Ebselen inhibition of apoptosis by reduction of peroxides

We investigated the capacity of ebselen [2-phenyl-1,2-benzisoselenazol-3 (2H)-one], a glutathione peroxidase mimic, to protect cells from radiation-induced apoptosis. Incubating mouse thymocytes with 25 mu M ebselen immediately after Co-60 gamma-radiation exposure (5 Gy) inhibited morphological changes associated with apoptosis. Treatment of thymocytes with ebselen before, during, or after irradiation completely blocked internucleosomal DNA fragmentation, a biochemical marker for apoptosis. We measured peroxides formed in cells during and after irradiation, using the oxidation-sensitive fluorescent probe 2',7'-dichlorofluorescin diacetate. By 2 min postirradiation, levels of peroxides in irradiated thymocytes were approximately 10-11 times greater than those in the same cells before irradiation, and levels continued to increase with time.
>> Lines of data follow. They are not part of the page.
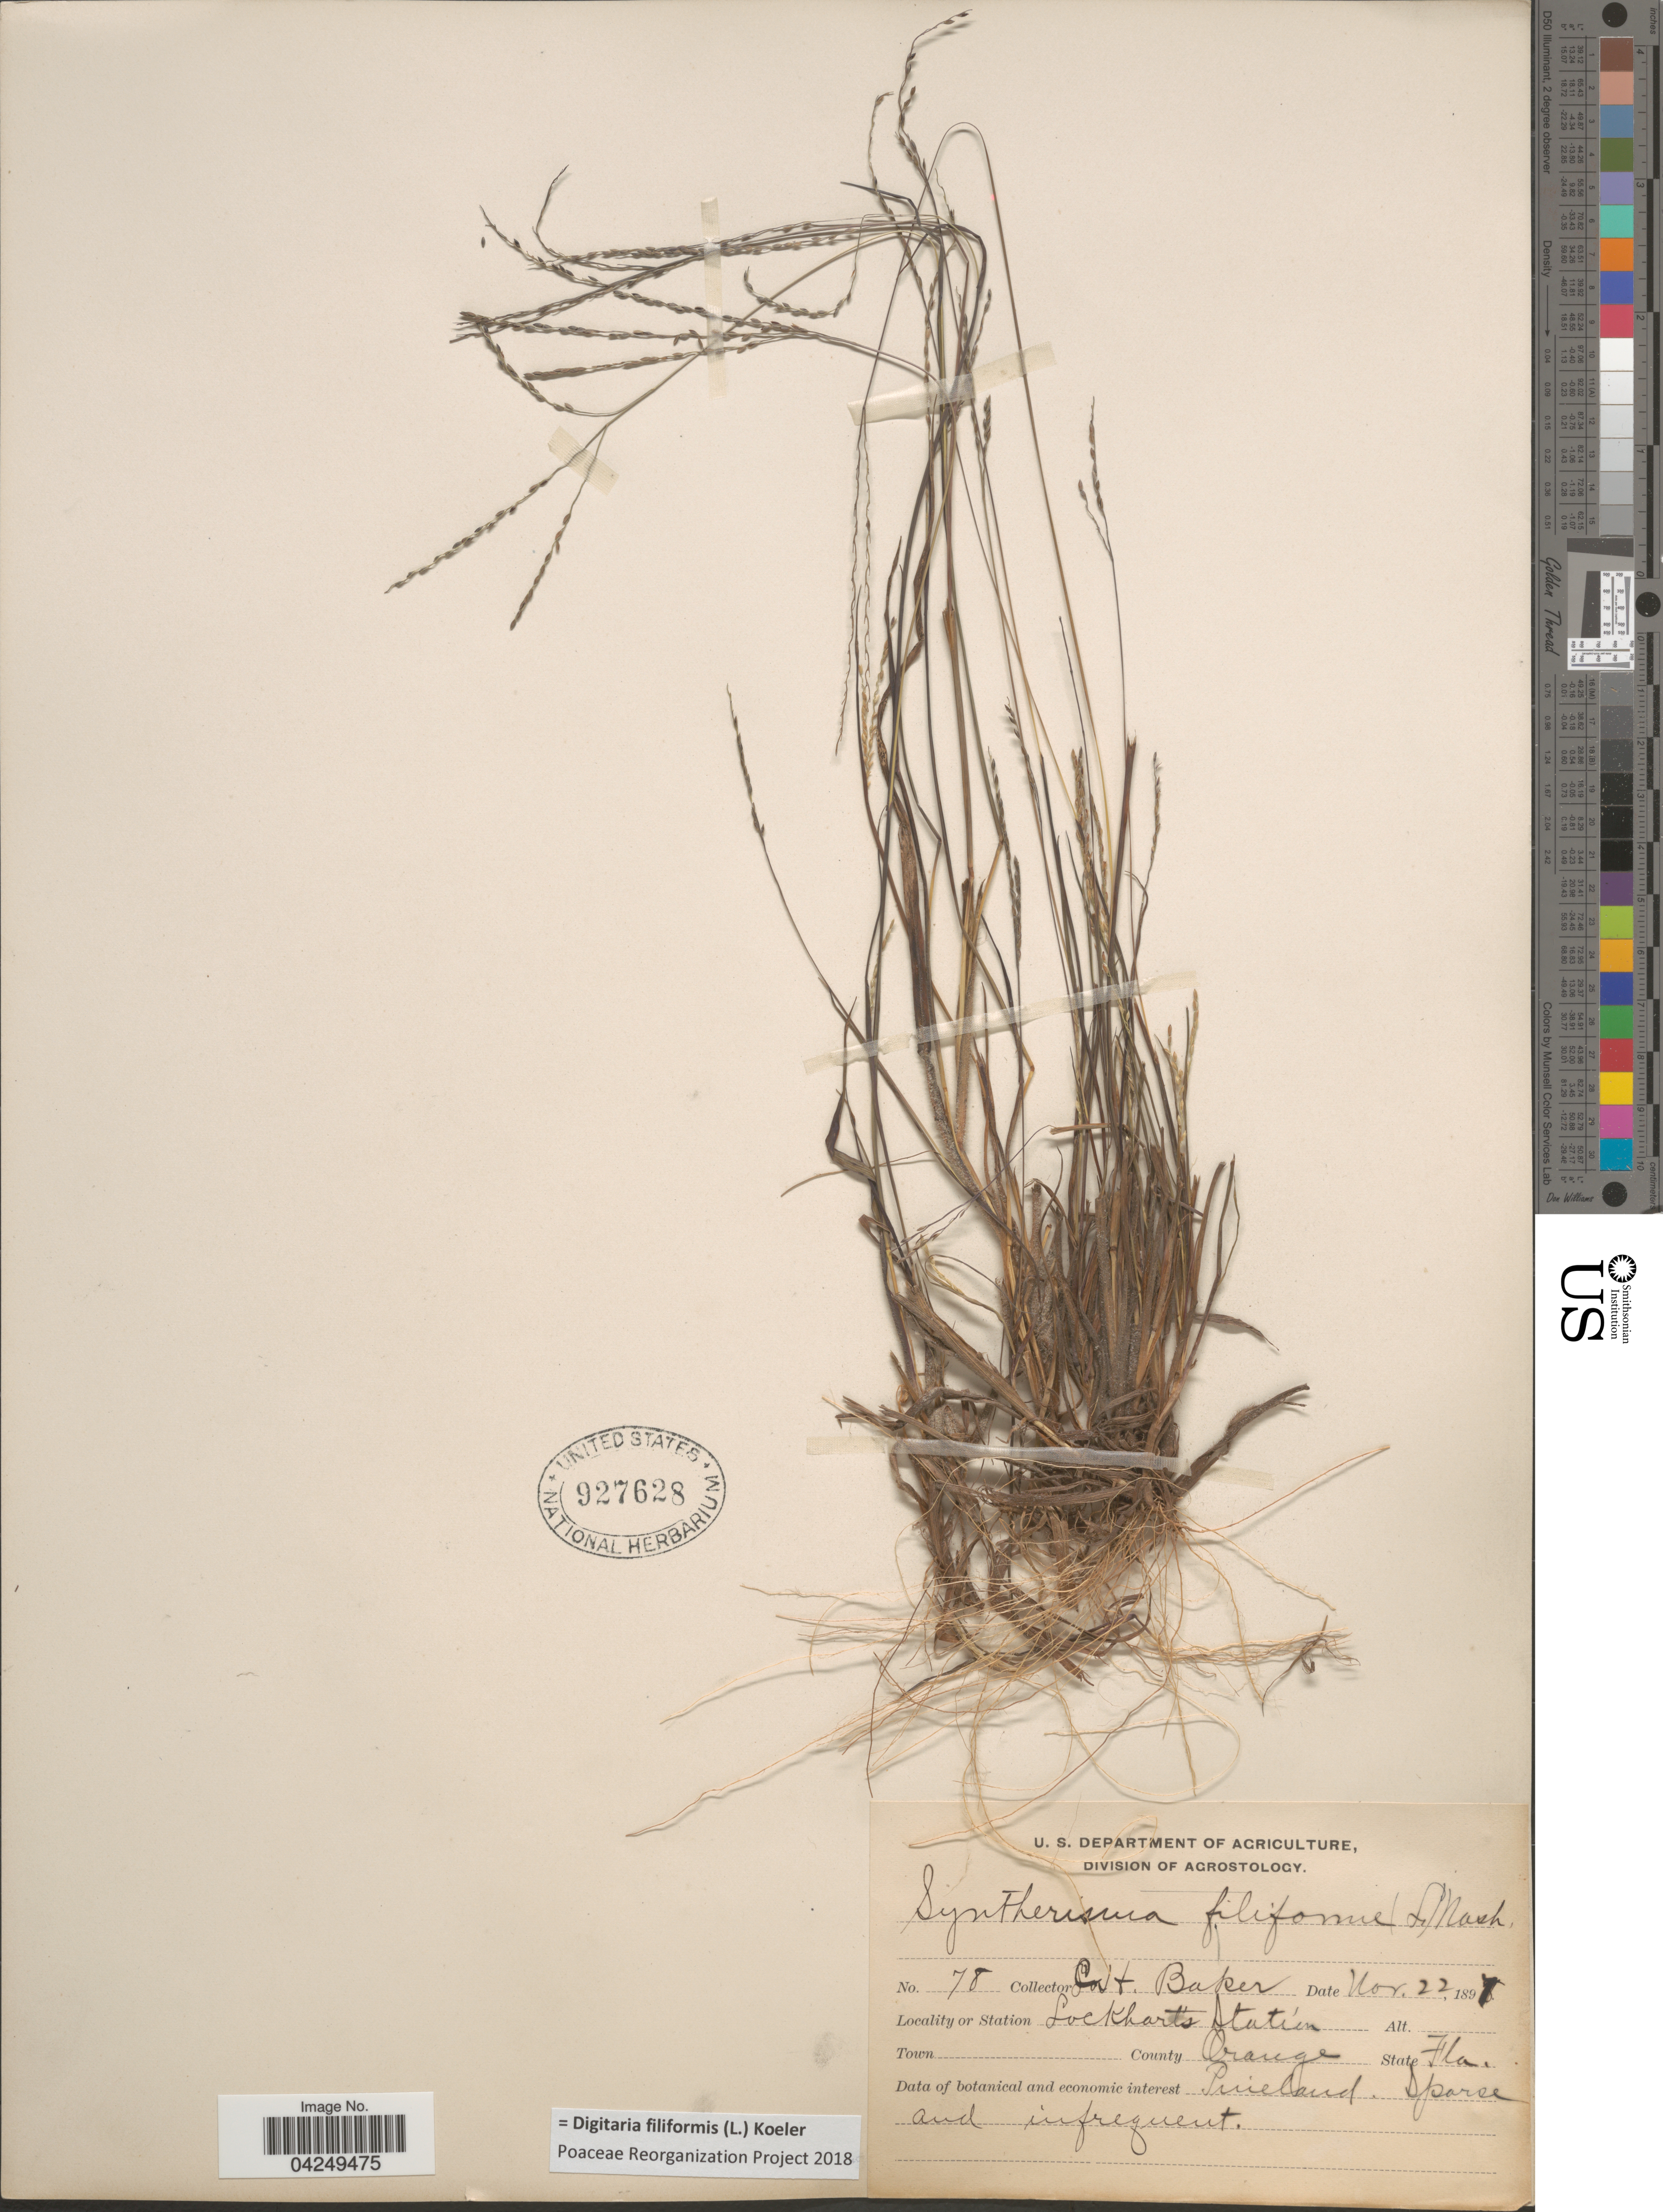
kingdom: Plantae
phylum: Tracheophyta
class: Liliopsida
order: Poales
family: Poaceae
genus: Digitaria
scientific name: Digitaria filiformis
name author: (L.) Koeler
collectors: C. H. Baker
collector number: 78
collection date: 1897-11-22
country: United States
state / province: Florida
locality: Lockhart's Station. County Orange. Pineland.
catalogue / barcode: US 927628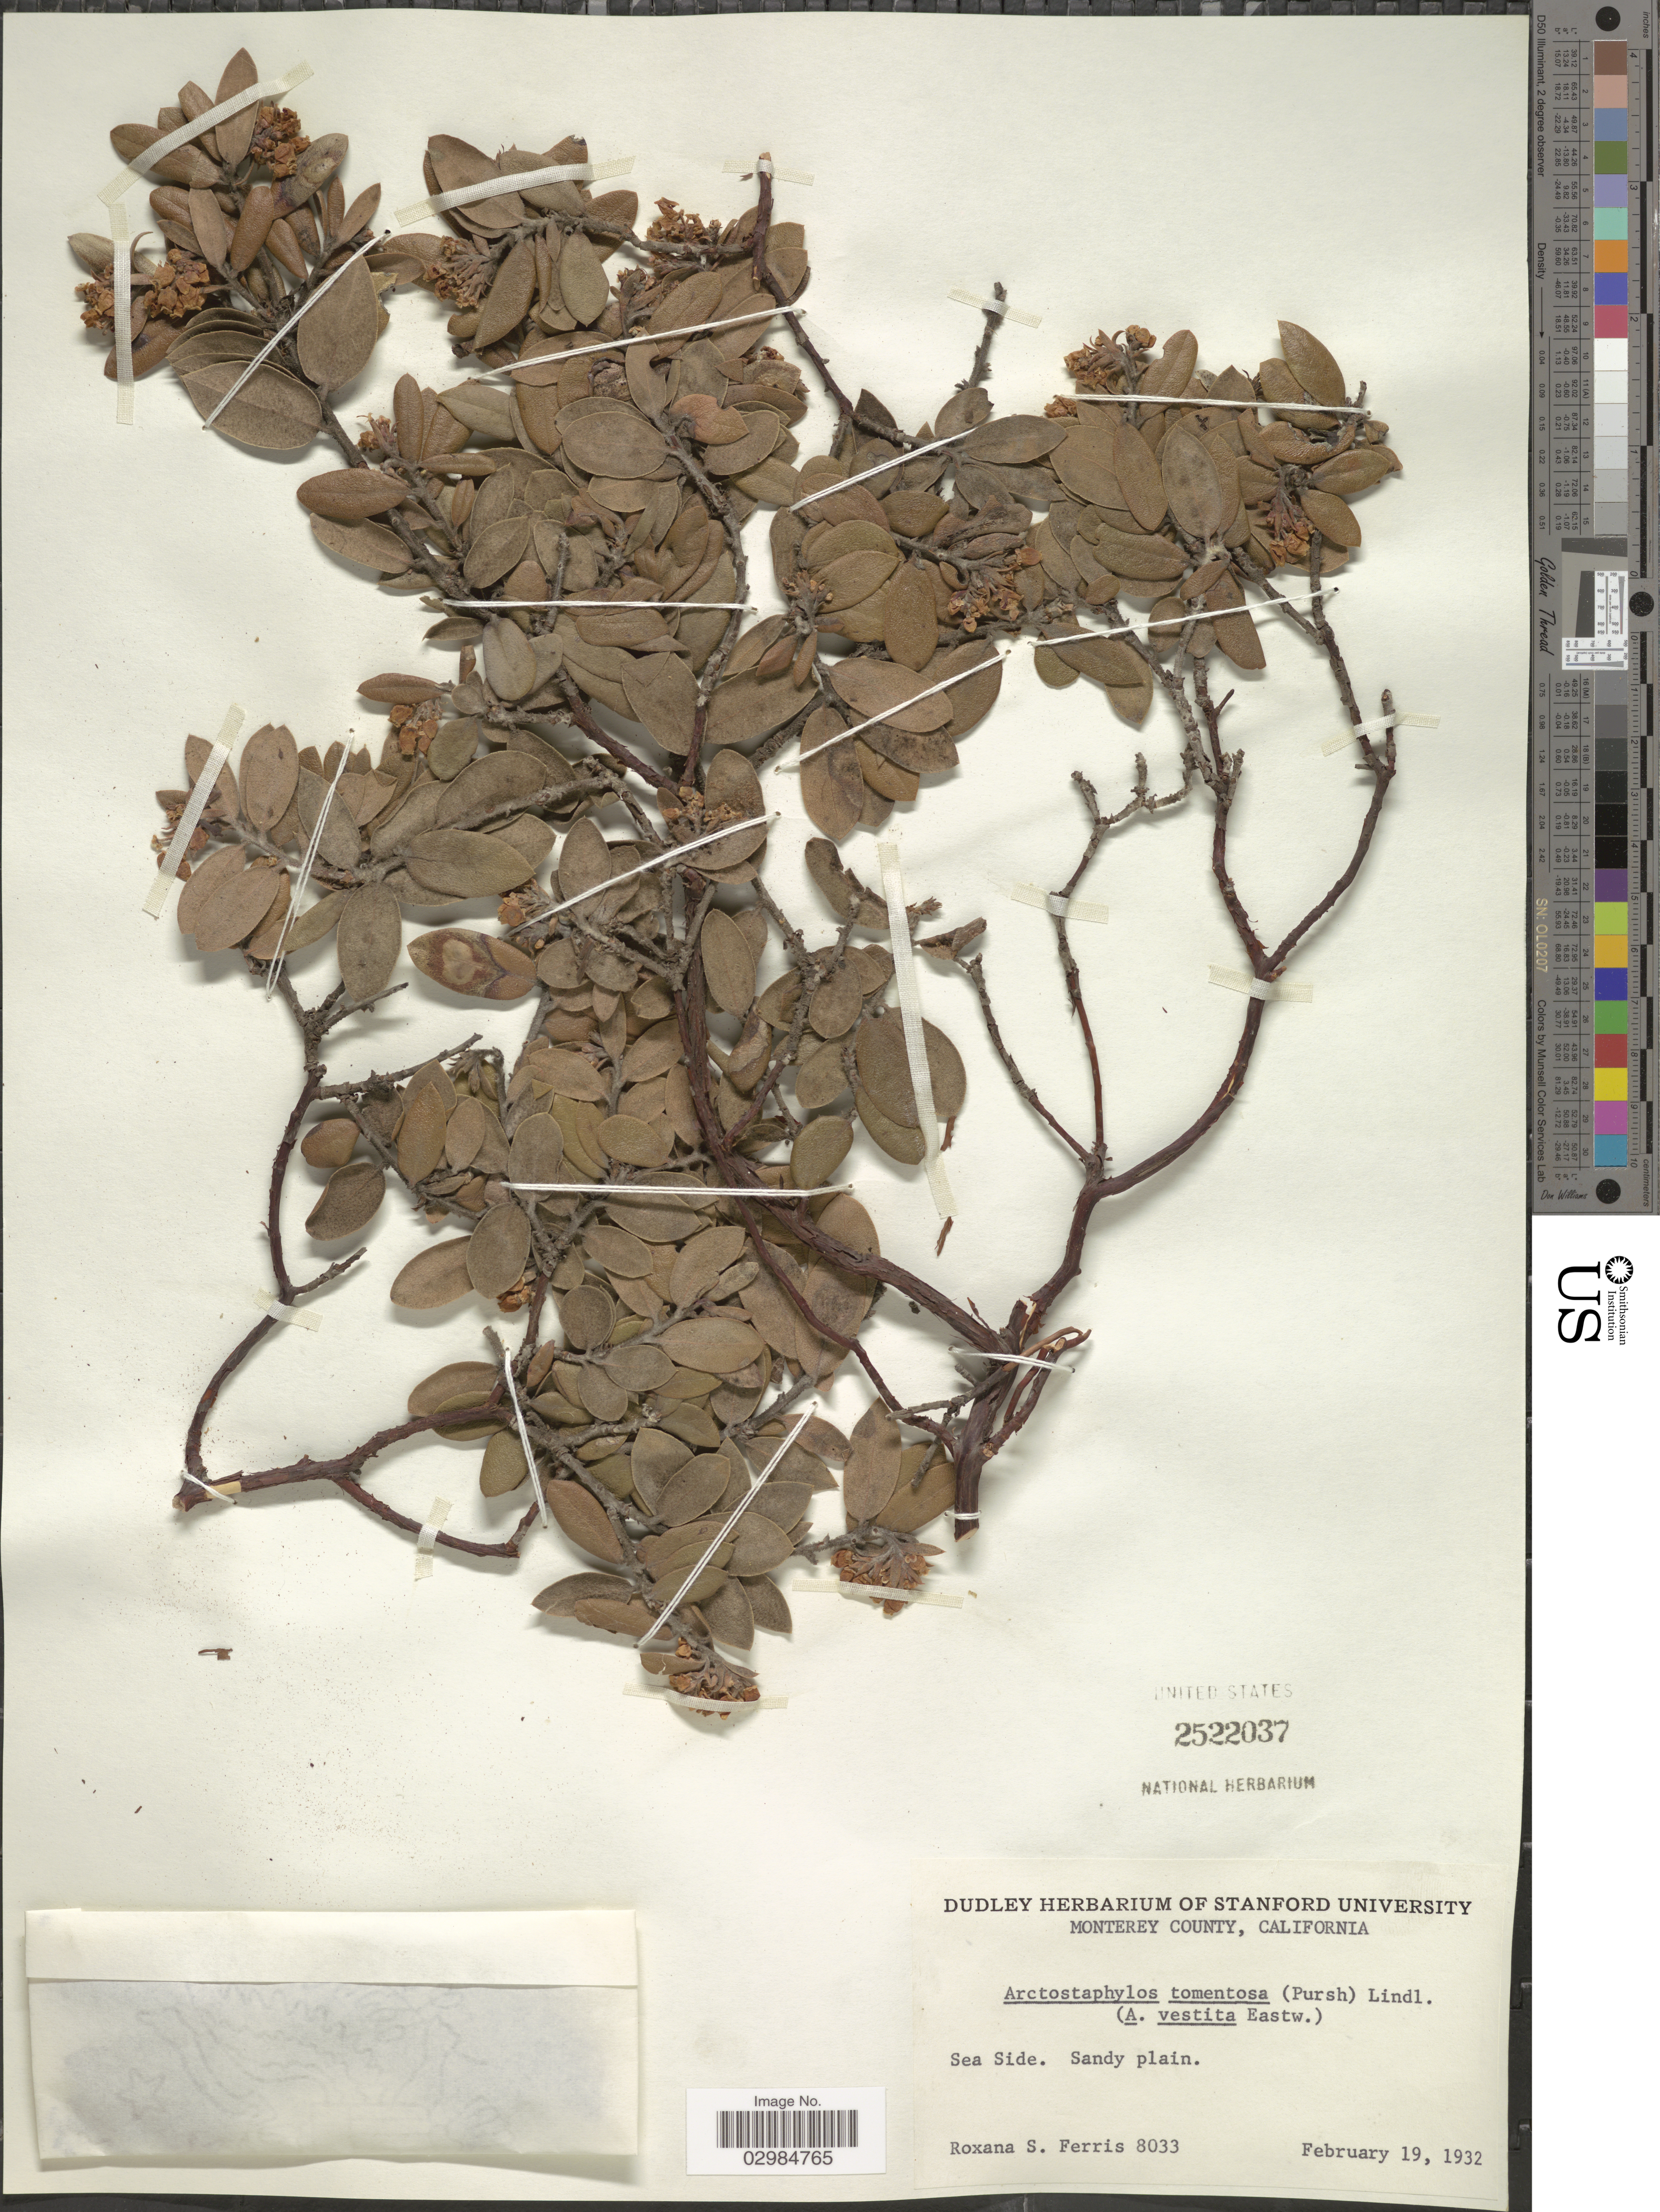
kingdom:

We also measured membrane lipid peroxidation using cis-parinaric acid, a naturally fluorescent polyunsaturated fatty acid that readily incorporates into cell membranes. The oxidation of cis-parinaric acid also began soon after irradiation and increased with time. Peroxide generation and membrane lipid peroxidation preceded both internucleosomal DNA fragmentation and morphological changes characteristic of apoptosis. Treatment of cells with ebselen reduced peroxide levels and appeared to protect thymocytes from radiation-induced apoptosis by scavenging peroxides generated during and after irradiation. The results suggest that peroxide generation and membrane lipid peroxidation may be important signaling events that trigger apoptosis in irradiated cells.